───── DATA SUPPLIED

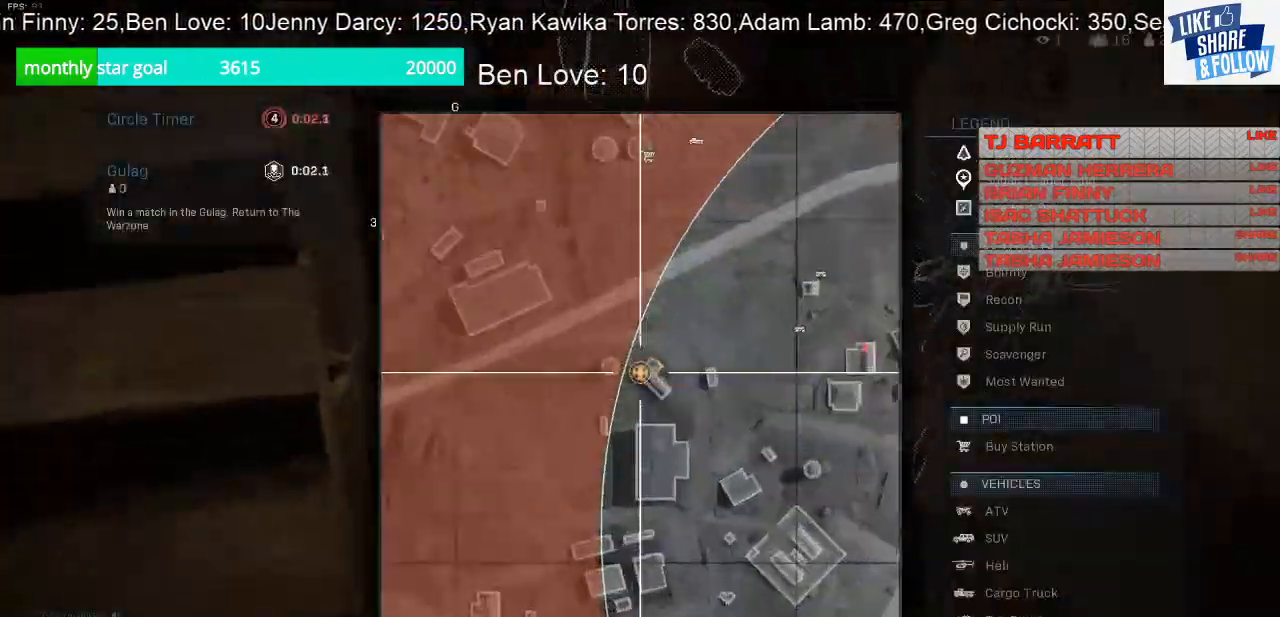
{"buttons": ["L1"], "left_stick": "center", "right_stick": "center", "events": [[33, "L1", "down"]]}
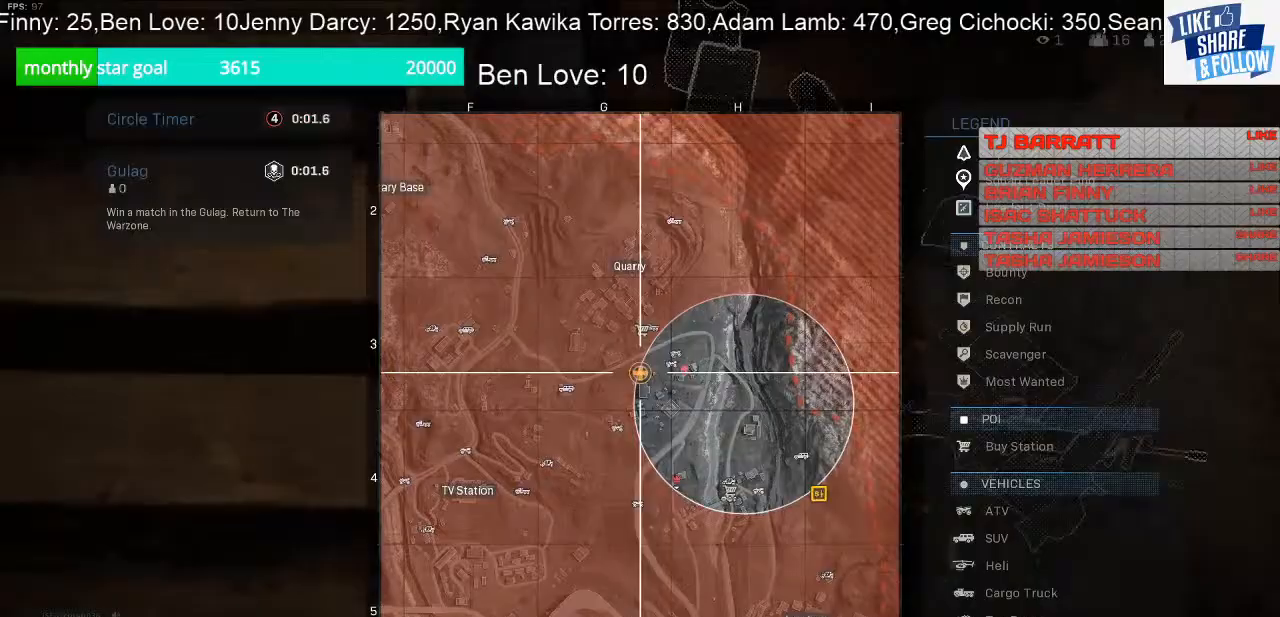
{"buttons": [], "left_stick": "center", "right_stick": "center", "events": [[67, "L1", "up"]]}
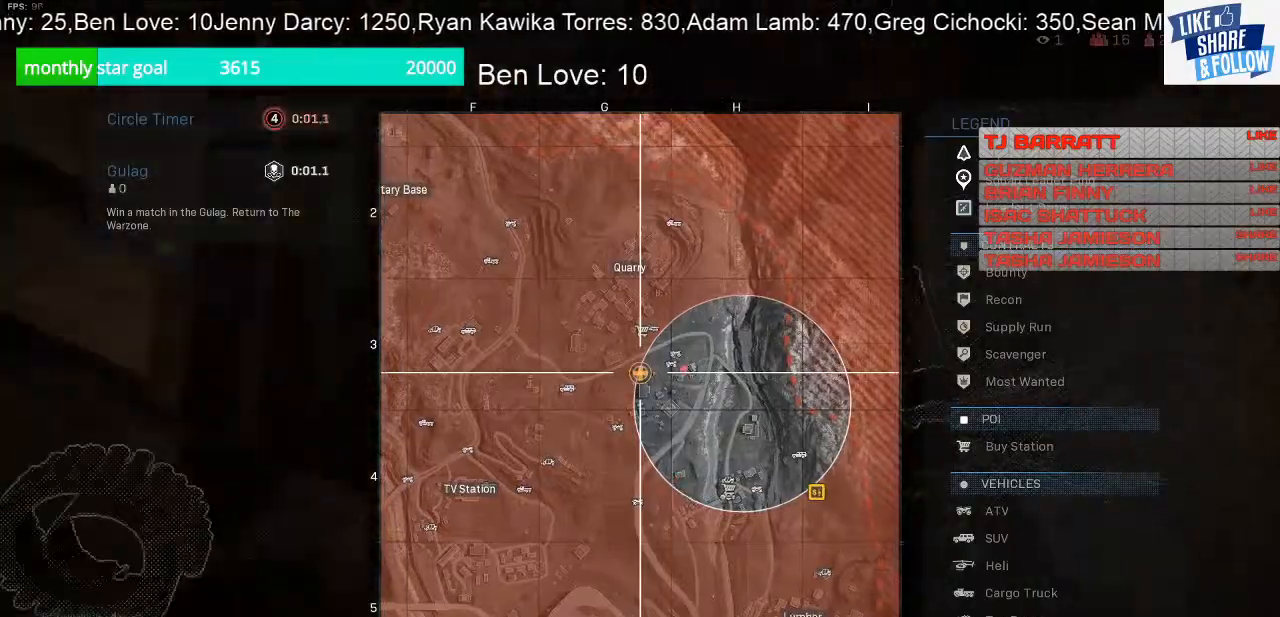
{"buttons": [], "left_stick": "center", "right_stick": "center", "events": []}
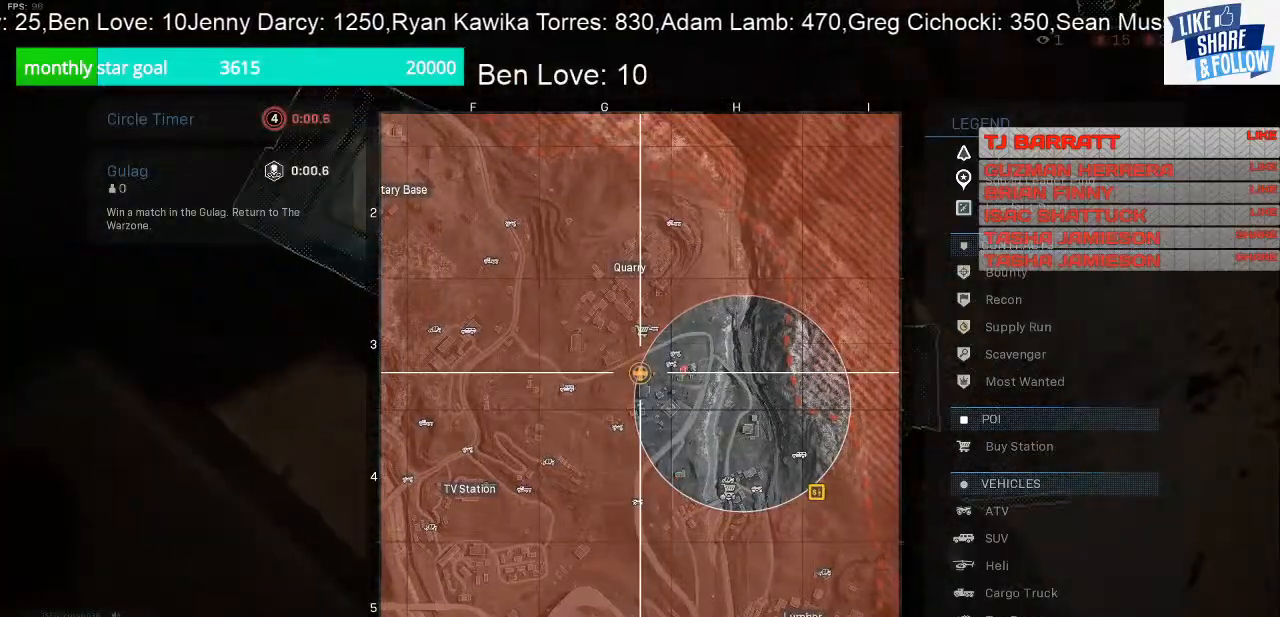
{"buttons": ["TOUCHPAD"], "left_stick": "center", "right_stick": "center", "events": [[467, "TOUCHPAD", "down"]]}
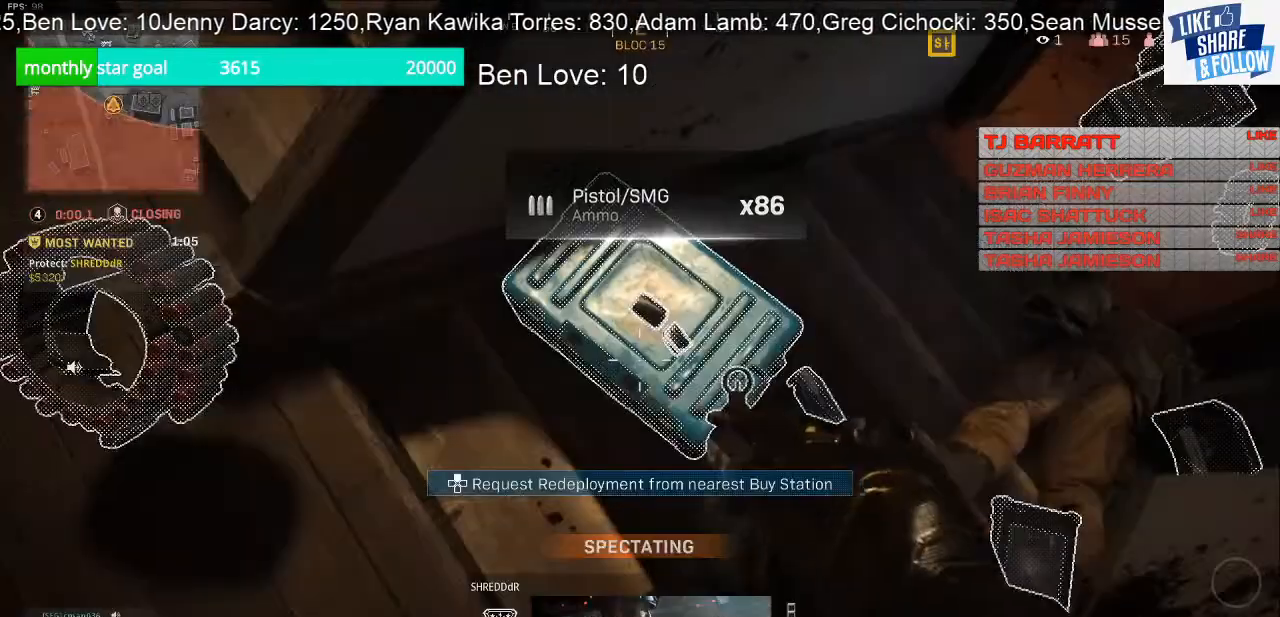
{"buttons": [], "left_stick": "center", "right_stick": "center", "events": [[100, "TOUCHPAD", "up"]]}
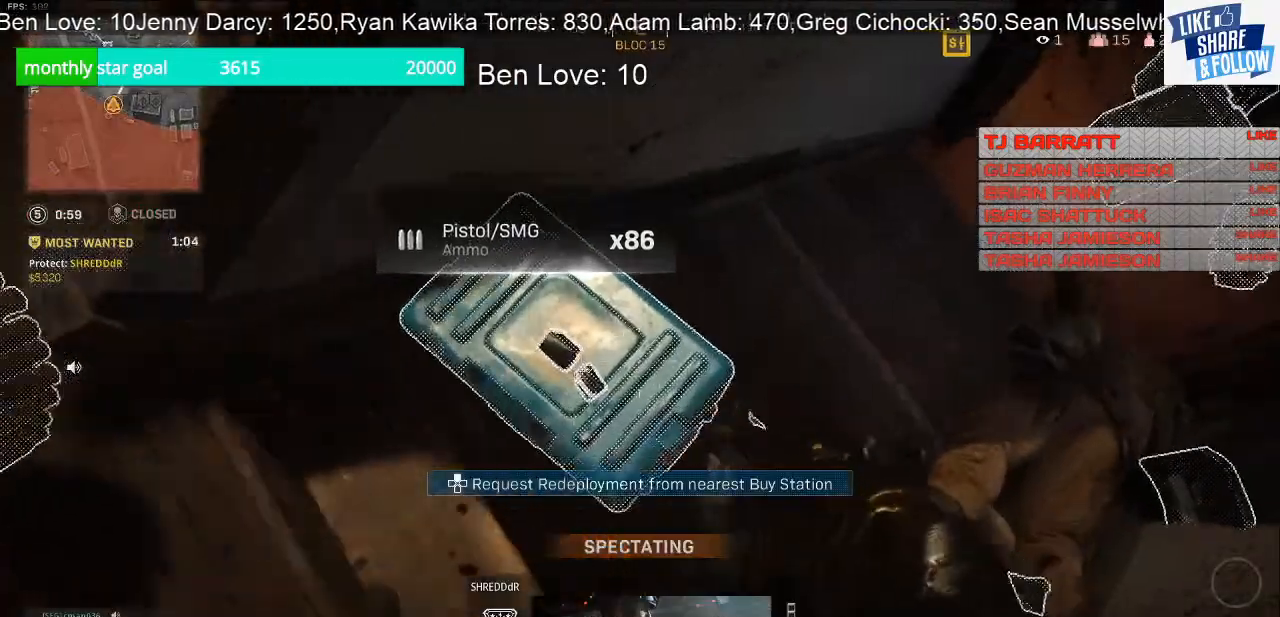
{"buttons": [], "left_stick": "center", "right_stick": "center", "events": []}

──────────

WHAT THE EXERCISE ASKS> Without the pictures, give every line of the data again, exactly as written.

FINISHED TASK>
{"buttons": ["L1"], "left_stick": "center", "right_stick": "center", "events": [[33, "L1", "down"]]}
{"buttons": [], "left_stick": "center", "right_stick": "center", "events": [[67, "L1", "up"]]}
{"buttons": [], "left_stick": "center", "right_stick": "center", "events": []}
{"buttons": ["TOUCHPAD"], "left_stick": "center", "right_stick": "center", "events": [[467, "TOUCHPAD", "down"]]}
{"buttons": [], "left_stick": "center", "right_stick": "center", "events": [[100, "TOUCHPAD", "up"]]}
{"buttons": [], "left_stick": "center", "right_stick": "center", "events": []}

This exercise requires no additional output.